I used to be fit. I used to make going to the gym and eating well a priority. This wasn’t just a lifestyle it was my OCD fix. Counting calories in and calories out. I never had Chai on the weekends, I saved the calories for a Mikes Hard Lemonade or a glass of wine. It was always on my mind, it was it’s own list, Vitamins? Check. 8 Glasses of water? Check + 2. 3 miles on Treadmill? Check.
I am now a squishy pile of excuses. One thousand reasons for why I don’t go to the gym anymore, why I didn’t do more than go for a walk when I told myself the entire hour to RUN damnit, just start running. Sometimes I do but other times I just don’t. Nathan will be one in 10 days. A good week while pregnant was 2-3 workouts, remove weeks 6-12 completely. How many times have I been since I had him, one year ago? I think it would average to less than one time per month. I do dvd’s, Inhale (yoga) walk a few times per week, do sit ups push-ups and use my hand weights but very seldom do I push myself anymore. I miss it, I miss adding distance to my run, knocking time of my mile, the way it feels to stretch sore muscles, the amazing sleep that comes after one of these workouts.
I also miss how it feels to be fueled off apples and granola and baby carrots dipped in hummus, not cookies and popcorn. I didn’t use to snack on junk. I don’t know where I made this turn in lifestyle. The lack of gym going is easy but I don’t know when I dropped the ball on my diet. Why I don’t eat as many vegetables and why I buy cookies when the old me, the healthy me, never even went down the cookie aisle.
So, this weekend we are buying a treadmill. I can run at home without trying to fit it into the child care hours (one of my excuses that is the most valid) this will also be fantastic when we have the never ending line of snow days. I ordered 30 day shred. I broke up with cookies this morning. I’m going to go back to what I know is good for me, what will make me feel like my best self.

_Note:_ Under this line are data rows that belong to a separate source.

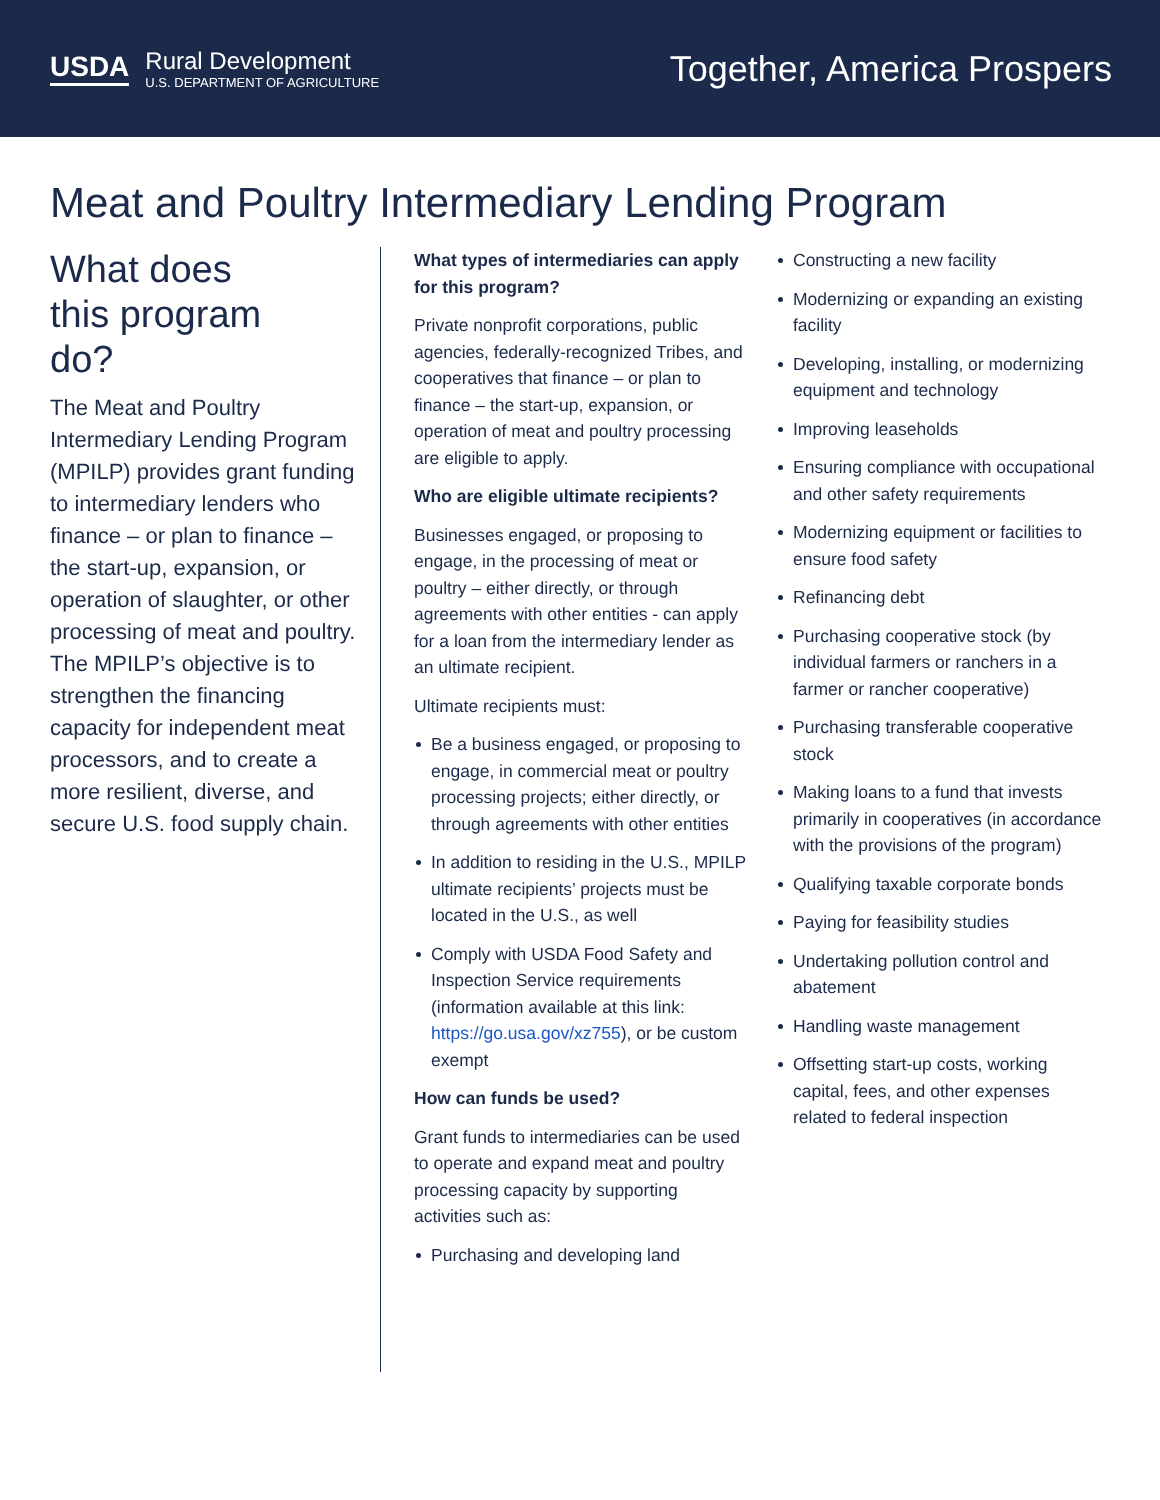USDA Rural Development
U.S. DEPARTMENT OF AGRICULTURE
Together, America Prospers
Meat and Poultry Intermediary Lending Program
What does this program do?
The Meat and Poultry Intermediary Lending Program (MPILP) provides grant funding to intermediary lenders who finance – or plan to finance – the start-up, expansion, or operation of slaughter, or other processing of meat and poultry. The MPILP’s objective is to strengthen the financing capacity for independent meat processors, and to create a more resilient, diverse, and secure U.S. food supply chain.
What types of intermediaries can apply for this program?
Private nonprofit corporations, public agencies, federally-recognized Tribes, and cooperatives that finance – or plan to finance – the start-up, expansion, or operation of meat and poultry processing are eligible to apply.
Who are eligible ultimate recipients?
Businesses engaged, or proposing to engage, in the processing of meat or poultry – either directly, or through agreements with other entities - can apply for a loan from the intermediary lender as an ultimate recipient.
Ultimate recipients must:
Be a business engaged, or proposing to engage, in commercial meat or poultry processing projects; either directly, or through agreements with other entities
In addition to residing in the U.S., MPILP ultimate recipients’ projects must be located in the U.S., as well
Comply with USDA Food Safety and Inspection Service requirements (information available at this link: https://go.usa.gov/xz755), or be custom exempt
How can funds be used?
Grant funds to intermediaries can be used to operate and expand meat and poultry processing capacity by supporting activities such as:
Purchasing and developing land
Constructing a new facility
Modernizing or expanding an existing facility
Developing, installing, or modernizing equipment and technology
Improving leaseholds
Ensuring compliance with occupational and other safety requirements
Modernizing equipment or facilities to ensure food safety
Refinancing debt
Purchasing cooperative stock (by individual farmers or ranchers in a farmer or rancher cooperative)
Purchasing transferable cooperative stock
Making loans to a fund that invests primarily in cooperatives (in accordance with the provisions of the program)
Qualifying taxable corporate bonds
Paying for feasibility studies
Undertaking pollution control and abatement
Handling waste management
Offsetting start-up costs, working capital, fees, and other expenses related to federal inspection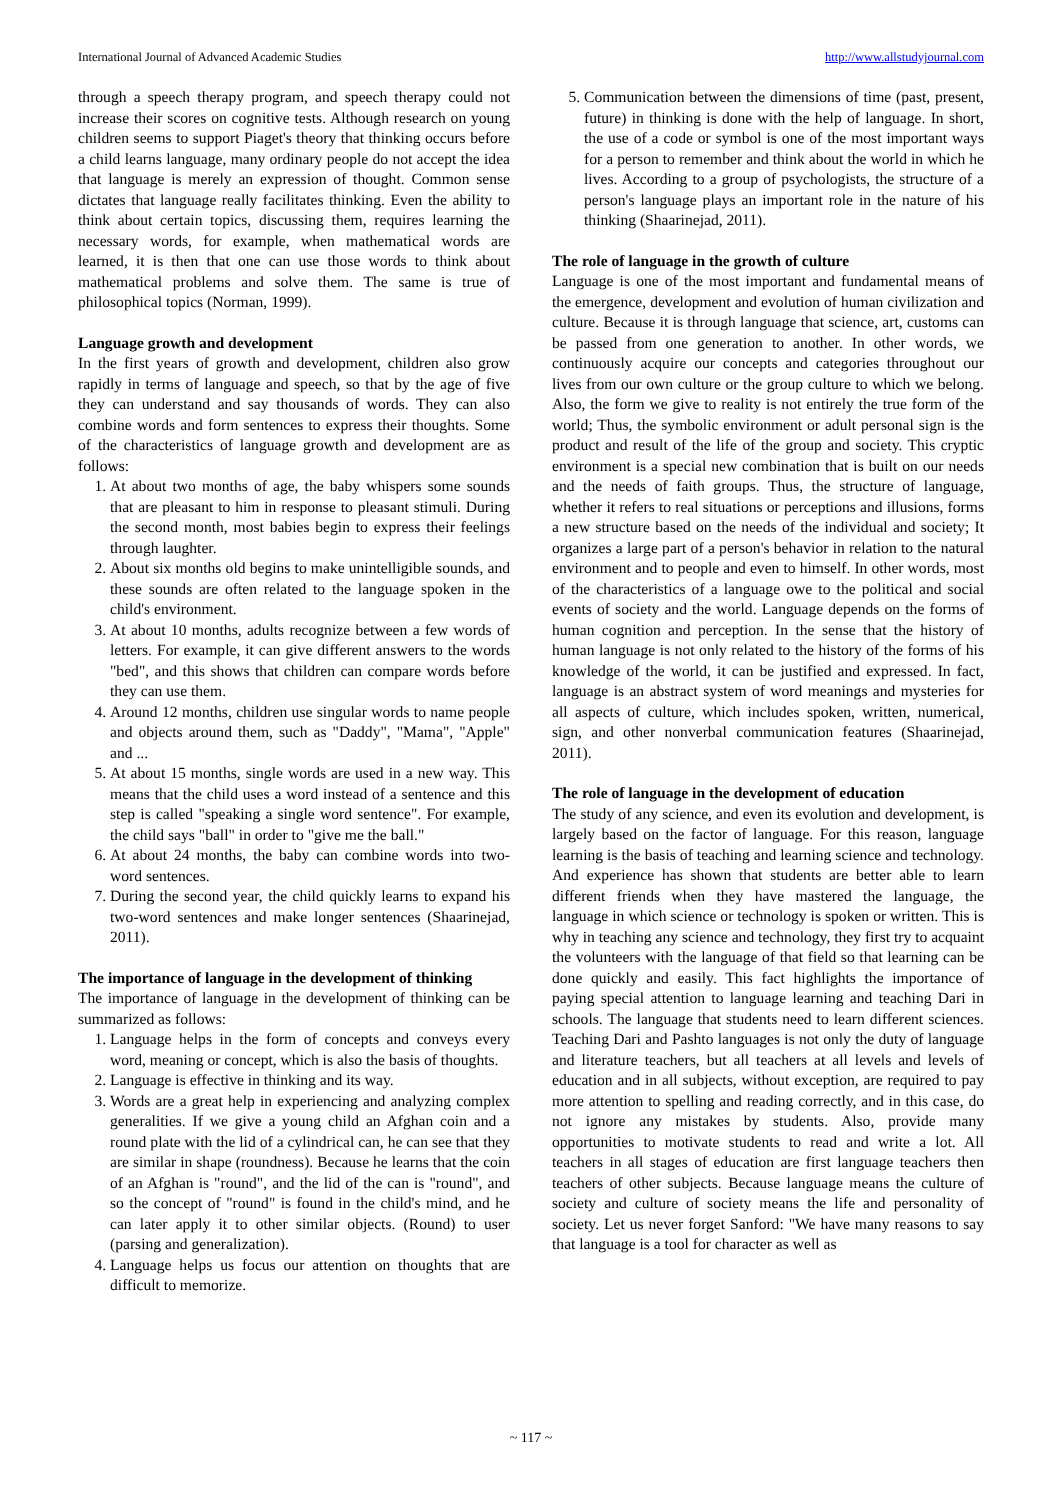International Journal of Advanced Academic Studies http://www.allstudyjournal.com
through a speech therapy program, and speech therapy could not increase their scores on cognitive tests. Although research on young children seems to support Piaget's theory that thinking occurs before a child learns language, many ordinary people do not accept the idea that language is merely an expression of thought. Common sense dictates that language really facilitates thinking. Even the ability to think about certain topics, discussing them, requires learning the necessary words, for example, when mathematical words are learned, it is then that one can use those words to think about mathematical problems and solve them. The same is true of philosophical topics (Norman, 1999).
Language growth and development
In the first years of growth and development, children also grow rapidly in terms of language and speech, so that by the age of five they can understand and say thousands of words. They can also combine words and form sentences to express their thoughts. Some of the characteristics of language growth and development are as follows:
1. At about two months of age, the baby whispers some sounds that are pleasant to him in response to pleasant stimuli. During the second month, most babies begin to express their feelings through laughter.
2. About six months old begins to make unintelligible sounds, and these sounds are often related to the language spoken in the child's environment.
3. At about 10 months, adults recognize between a few words of letters. For example, it can give different answers to the words "bed", and this shows that children can compare words before they can use them.
4. Around 12 months, children use singular words to name people and objects around them, such as "Daddy", "Mama", "Apple" and ...
5. At about 15 months, single words are used in a new way. This means that the child uses a word instead of a sentence and this step is called "speaking a single word sentence". For example, the child says "ball" in order to "give me the ball."
6. At about 24 months, the baby can combine words into two-word sentences.
7. During the second year, the child quickly learns to expand his two-word sentences and make longer sentences (Shaarinejad, 2011).
The importance of language in the development of thinking
The importance of language in the development of thinking can be summarized as follows:
1. Language helps in the form of concepts and conveys every word, meaning or concept, which is also the basis of thoughts.
2. Language is effective in thinking and its way.
3. Words are a great help in experiencing and analyzing complex generalities. If we give a young child an Afghan coin and a round plate with the lid of a cylindrical can, he can see that they are similar in shape (roundness). Because he learns that the coin of an Afghan is "round", and the lid of the can is "round", and so the concept of "round" is found in the child's mind, and he can later apply it to other similar objects. (Round) to user (parsing and generalization).
4. Language helps us focus our attention on thoughts that are difficult to memorize.
5. Communication between the dimensions of time (past, present, future) in thinking is done with the help of language. In short, the use of a code or symbol is one of the most important ways for a person to remember and think about the world in which he lives. According to a group of psychologists, the structure of a person's language plays an important role in the nature of his thinking (Shaarinejad, 2011).
The role of language in the growth of culture
Language is one of the most important and fundamental means of the emergence, development and evolution of human civilization and culture. Because it is through language that science, art, customs can be passed from one generation to another. In other words, we continuously acquire our concepts and categories throughout our lives from our own culture or the group culture to which we belong. Also, the form we give to reality is not entirely the true form of the world; Thus, the symbolic environment or adult personal sign is the product and result of the life of the group and society. This cryptic environment is a special new combination that is built on our needs and the needs of faith groups. Thus, the structure of language, whether it refers to real situations or perceptions and illusions, forms a new structure based on the needs of the individual and society; It organizes a large part of a person's behavior in relation to the natural environment and to people and even to himself. In other words, most of the characteristics of a language owe to the political and social events of society and the world. Language depends on the forms of human cognition and perception. In the sense that the history of human language is not only related to the history of the forms of his knowledge of the world, it can be justified and expressed. In fact, language is an abstract system of word meanings and mysteries for all aspects of culture, which includes spoken, written, numerical, sign, and other nonverbal communication features (Shaarinejad, 2011).
The role of language in the development of education
The study of any science, and even its evolution and development, is largely based on the factor of language. For this reason, language learning is the basis of teaching and learning science and technology. And experience has shown that students are better able to learn different friends when they have mastered the language, the language in which science or technology is spoken or written. This is why in teaching any science and technology, they first try to acquaint the volunteers with the language of that field so that learning can be done quickly and easily. This fact highlights the importance of paying special attention to language learning and teaching Dari in schools. The language that students need to learn different sciences. Teaching Dari and Pashto languages is not only the duty of language and literature teachers, but all teachers at all levels and levels of education and in all subjects, without exception, are required to pay more attention to spelling and reading correctly, and in this case, do not ignore any mistakes by students. Also, provide many opportunities to motivate students to read and write a lot. All teachers in all stages of education are first language teachers then teachers of other subjects. Because language means the culture of society and culture of society means the life and personality of society. Let us never forget Sanford: "We have many reasons to say that language is a tool for character as well as
~ 117 ~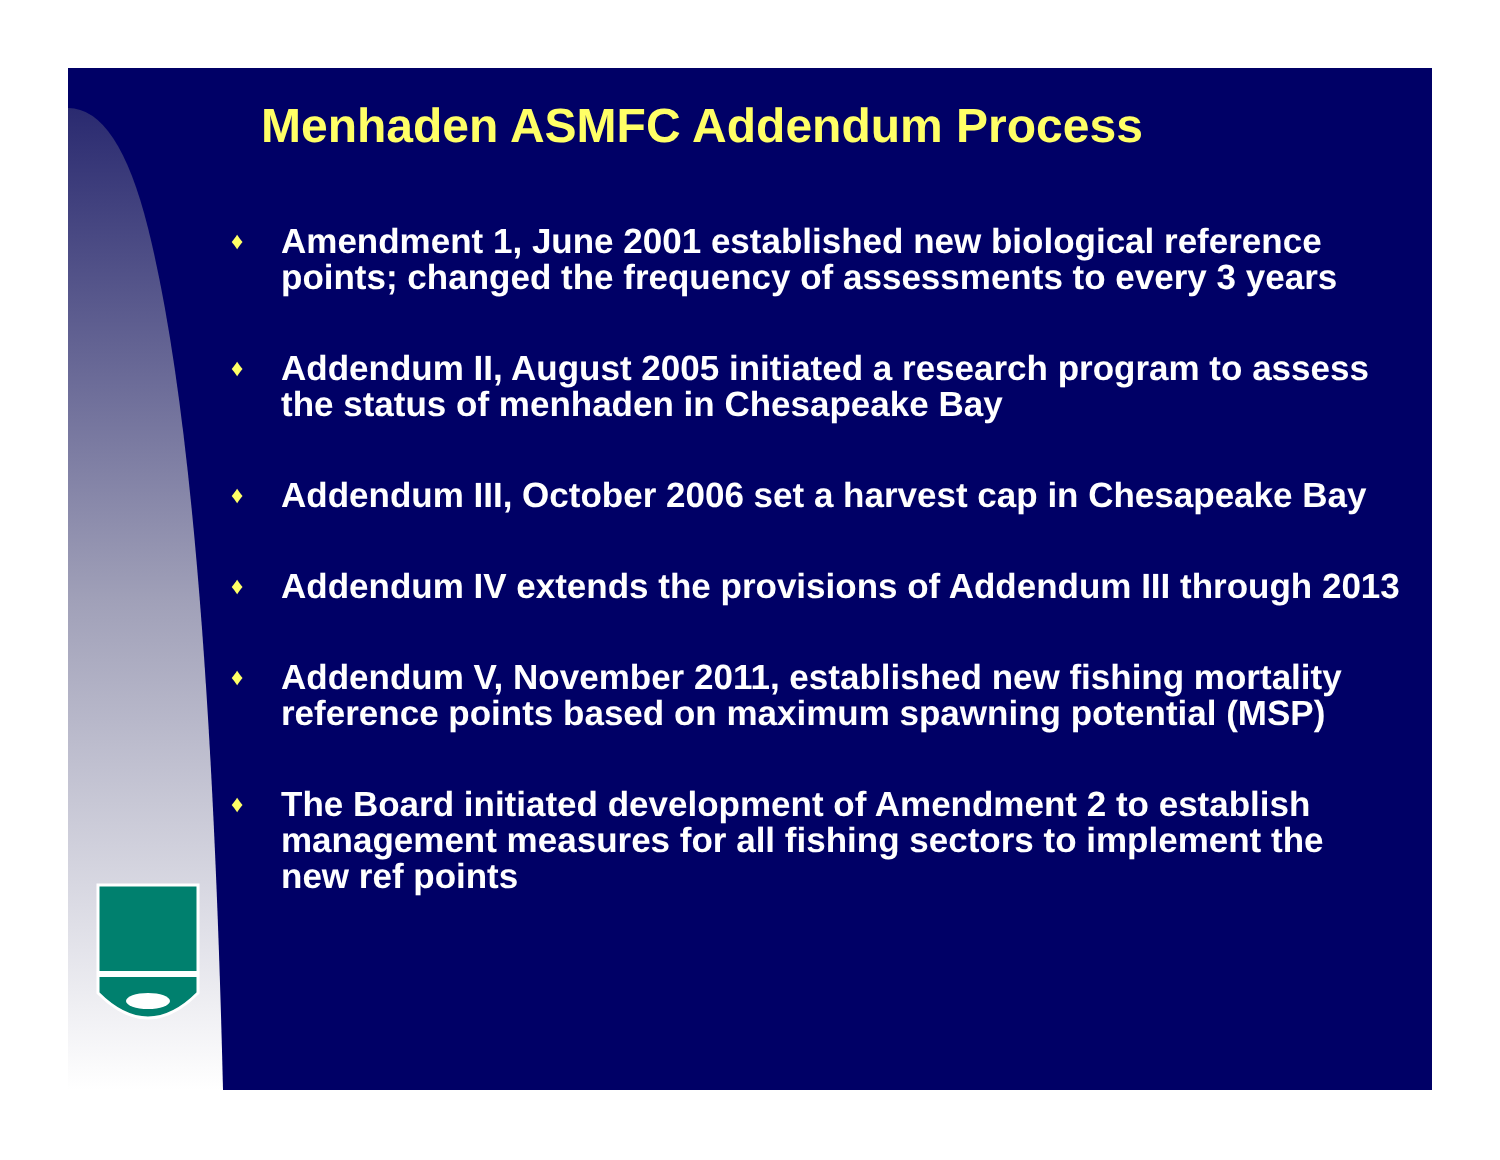Menhaden ASMFC Addendum Process
♦ Amendment 1, June 2001 established new biological reference points; changed the frequency of assessments to every 3 years
♦ Addendum II, August 2005 initiated a research program to assess the status of menhaden in Chesapeake Bay
♦ Addendum III, October 2006 set a harvest cap in Chesapeake Bay
♦ Addendum IV extends the provisions of Addendum III through 2013
♦ Addendum V, November 2011, established new fishing mortality reference points based on maximum spawning potential (MSP)
♦ The Board initiated development of Amendment 2 to establish management measures for all fishing sectors to implement the new ref points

I will miss the cookies, of course I will. It is a miracle of miracles that I am under my pre-pregnancy weight the way I have been going. Virtually 2 years without pushing myself. I don’t think it will be that hard though. I expect to feel better right away. I know that for me that after workout high is addicting. When I feel proud of myself for really pushing or for just getting through on a day where I didn’t think had it in me, that keeps me going. I hope that taking care of myself will be old hat, like riding a bike. I may be wobbly at first but I know its all still in there.
I’m not sure why I am inspired now, I’m just glad that I am. Part of it could be that I’m looking down the barrel of another Ohio winter and know this will help me get through it.
Anyone else had a period like this? What got you going again?